As LAST NIGHT showed over a decade ago, this is an intriguing premise and for a while, Scafaria does an excellent job of exploring this new "we've all got three weeks to live" scenario. Dodge witnesses a horrifying suicide that's a shocking jolt to the audience. He later goes to a party hosted by his friends Warren (Rob Corddry) and Diane (Connie Britton), where it's essentially anything goes: Warren is letting little kids guzzle hard liquor ("Work through the burn!") and one partygoer cheerfully announces "Sarah & Dave brought heroin!" prompting one guest to yell "Oh, yes! Bucket list!" Another friend (Patton Oswalt) goes into great detail about his extensive sexual escapades since the announcement of Earth's imminent destruction ("I've been with a different woman every day! The playing field is leveled! They don't care about diseases or if your dick's too small or if you're related..."). There's an edgy darkness to the opening act of SEEKING, but once Scafaria introduces Penny, it essentially becomes an apocalypse rom-com and it's likely that Knightley will be unfairly blamed for the relatively conventional direction the film takes. The one-time critical darling has become a bit of a cineaste punching bag recently with her unjustly criticized performance in David Cronenberg's A DANGEROUS METHOD, which was mannered and over-the-top at times, but if she's delivering that performance in a Cronenberg film, then I'm inclined to believe that's what Cronenberg wanted from her.

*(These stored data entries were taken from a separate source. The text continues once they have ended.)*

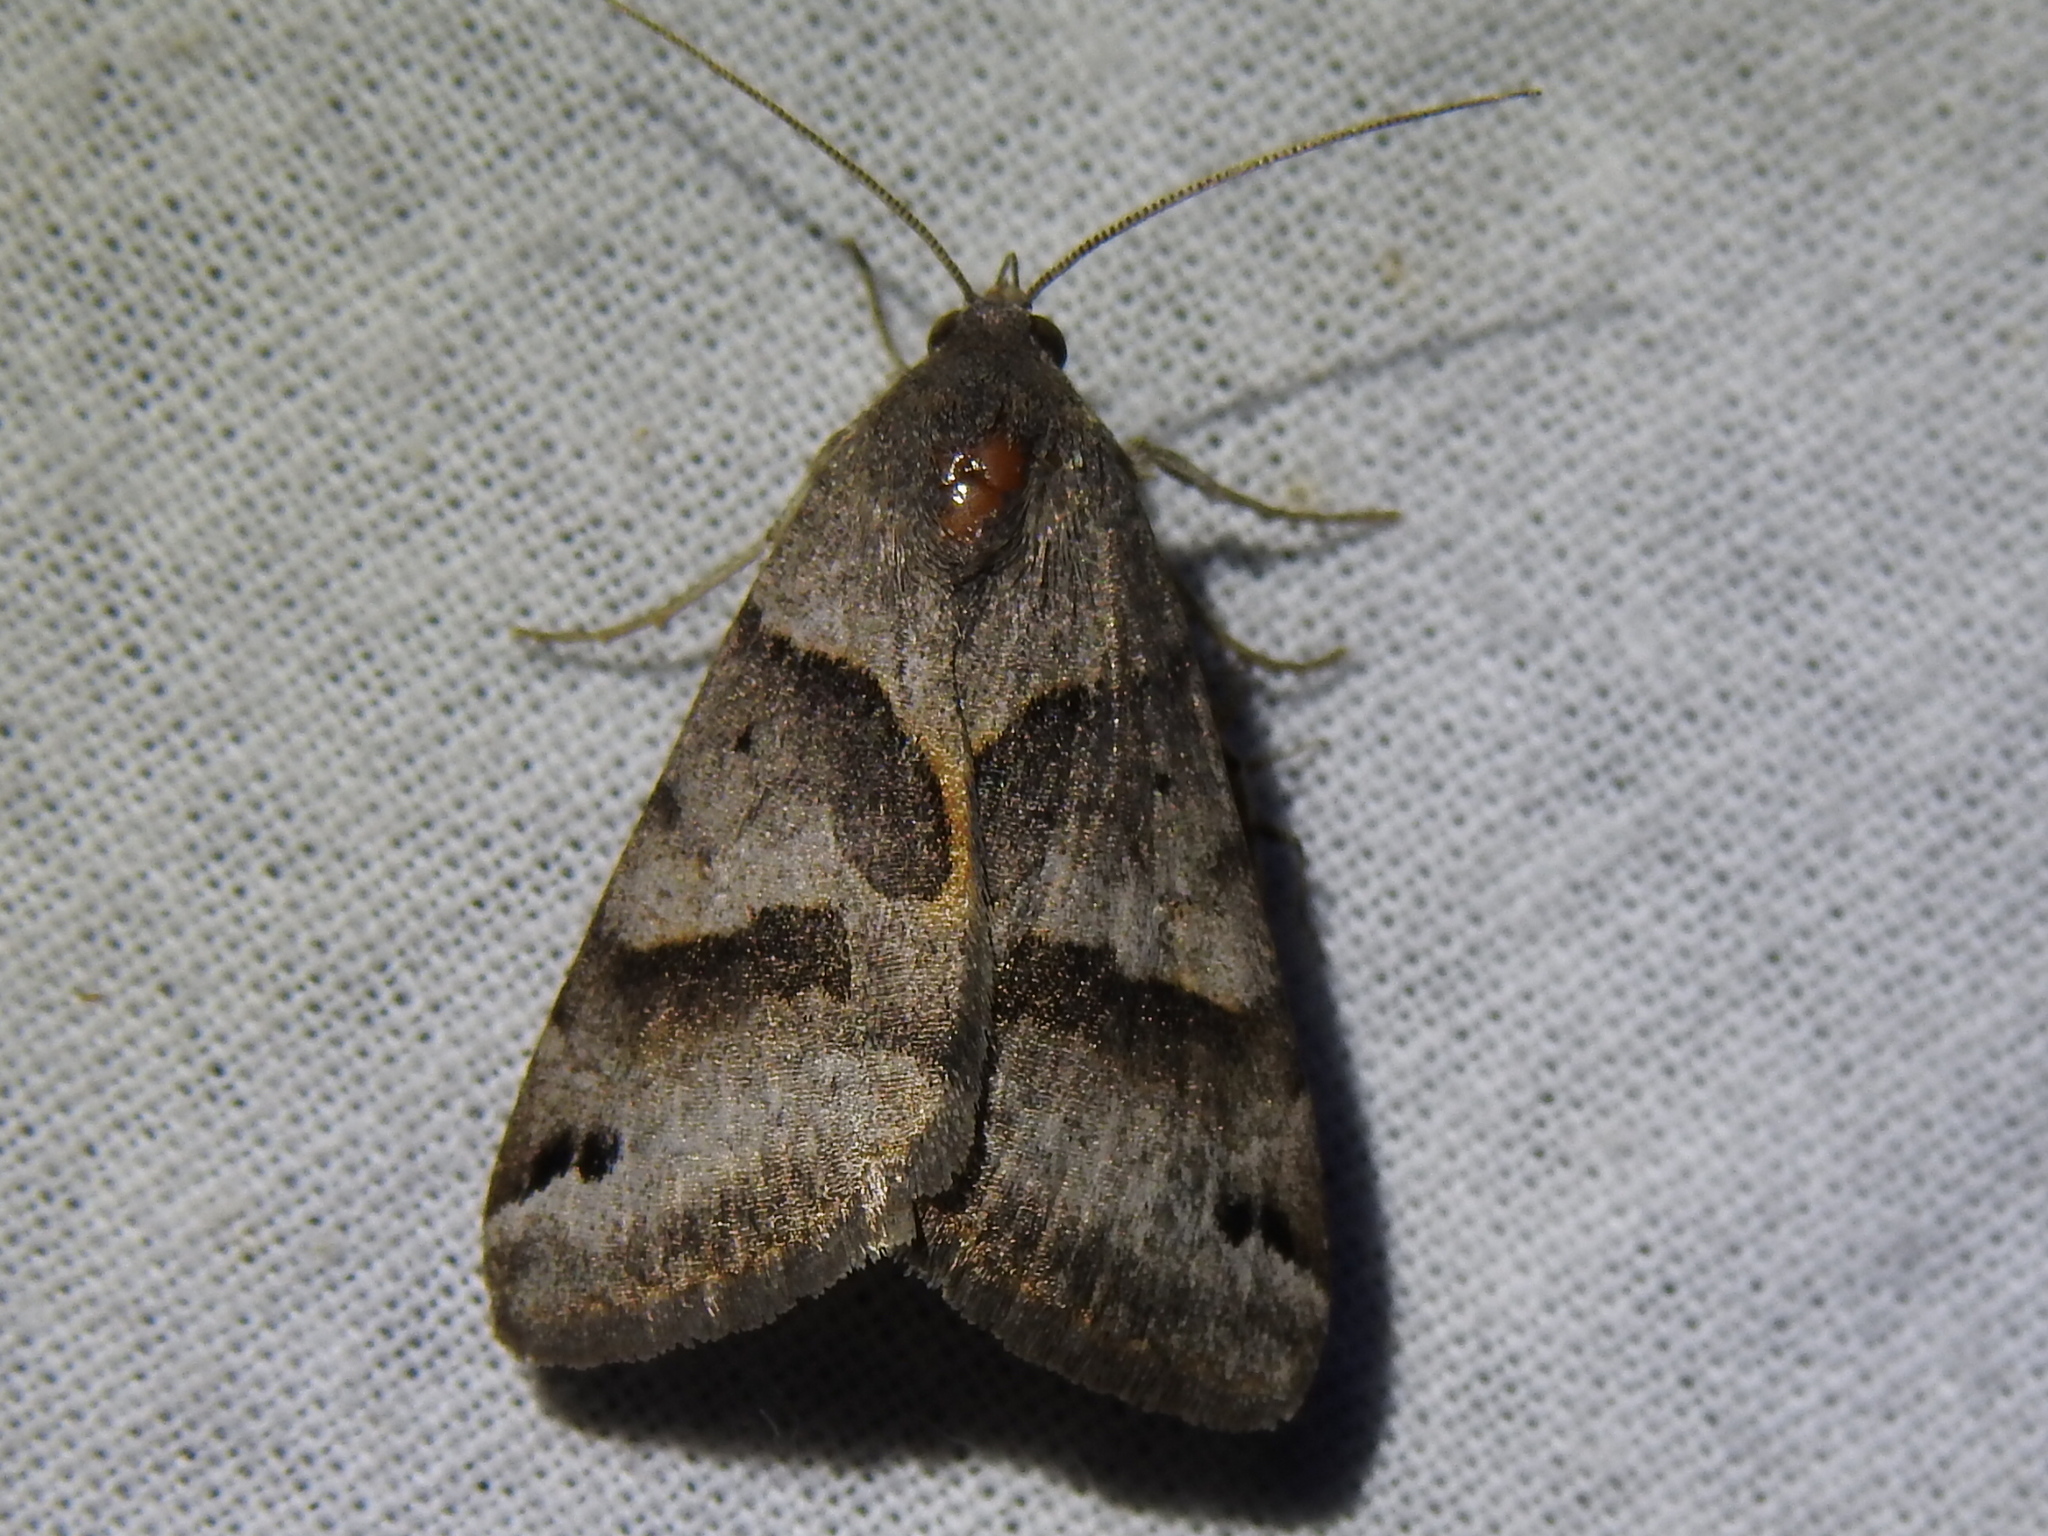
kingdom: Animalia
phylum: Arthropoda
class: Insecta
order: Lepidoptera
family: Erebidae
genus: Caenurgina
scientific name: Caenurgina erechtea
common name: Forage looper moth
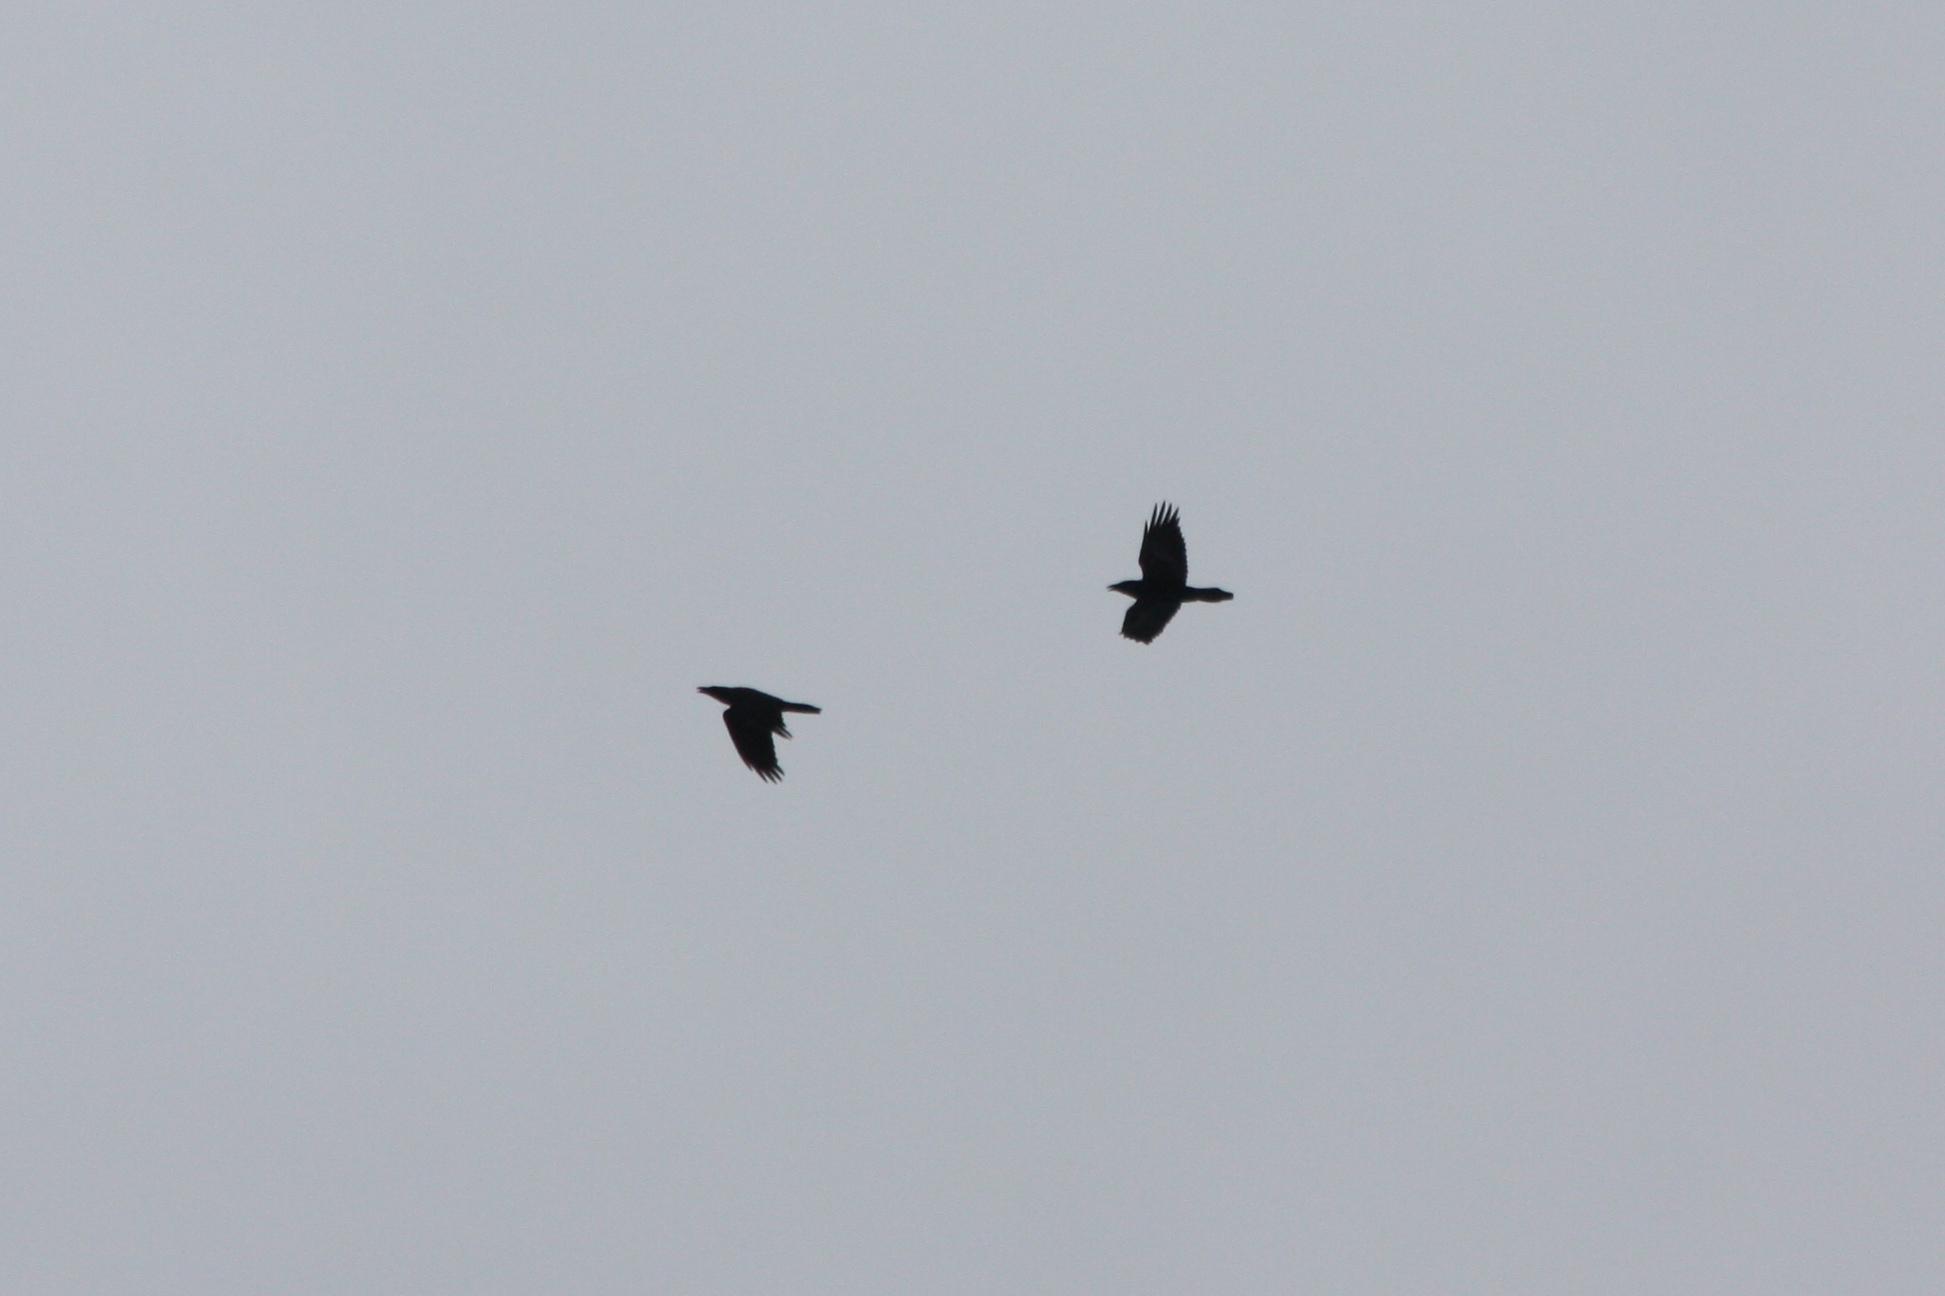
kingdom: Animalia
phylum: Chordata
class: Aves
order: Passeriformes
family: Corvidae
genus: Corvus
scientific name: Corvus corax
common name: Common raven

In the end, I suppose SEEKING A FRIEND FOR THE END OF THE WORLD is about what you'd expect from an apocalypse film released nationwide in the middle of summer. Fortunately, it isn't a straight comedic ripoff of LAST NIGHT, as the trailers certainly went out of their way to convey, and it has some surprising strengths and an admirable darkness...for a while, at least.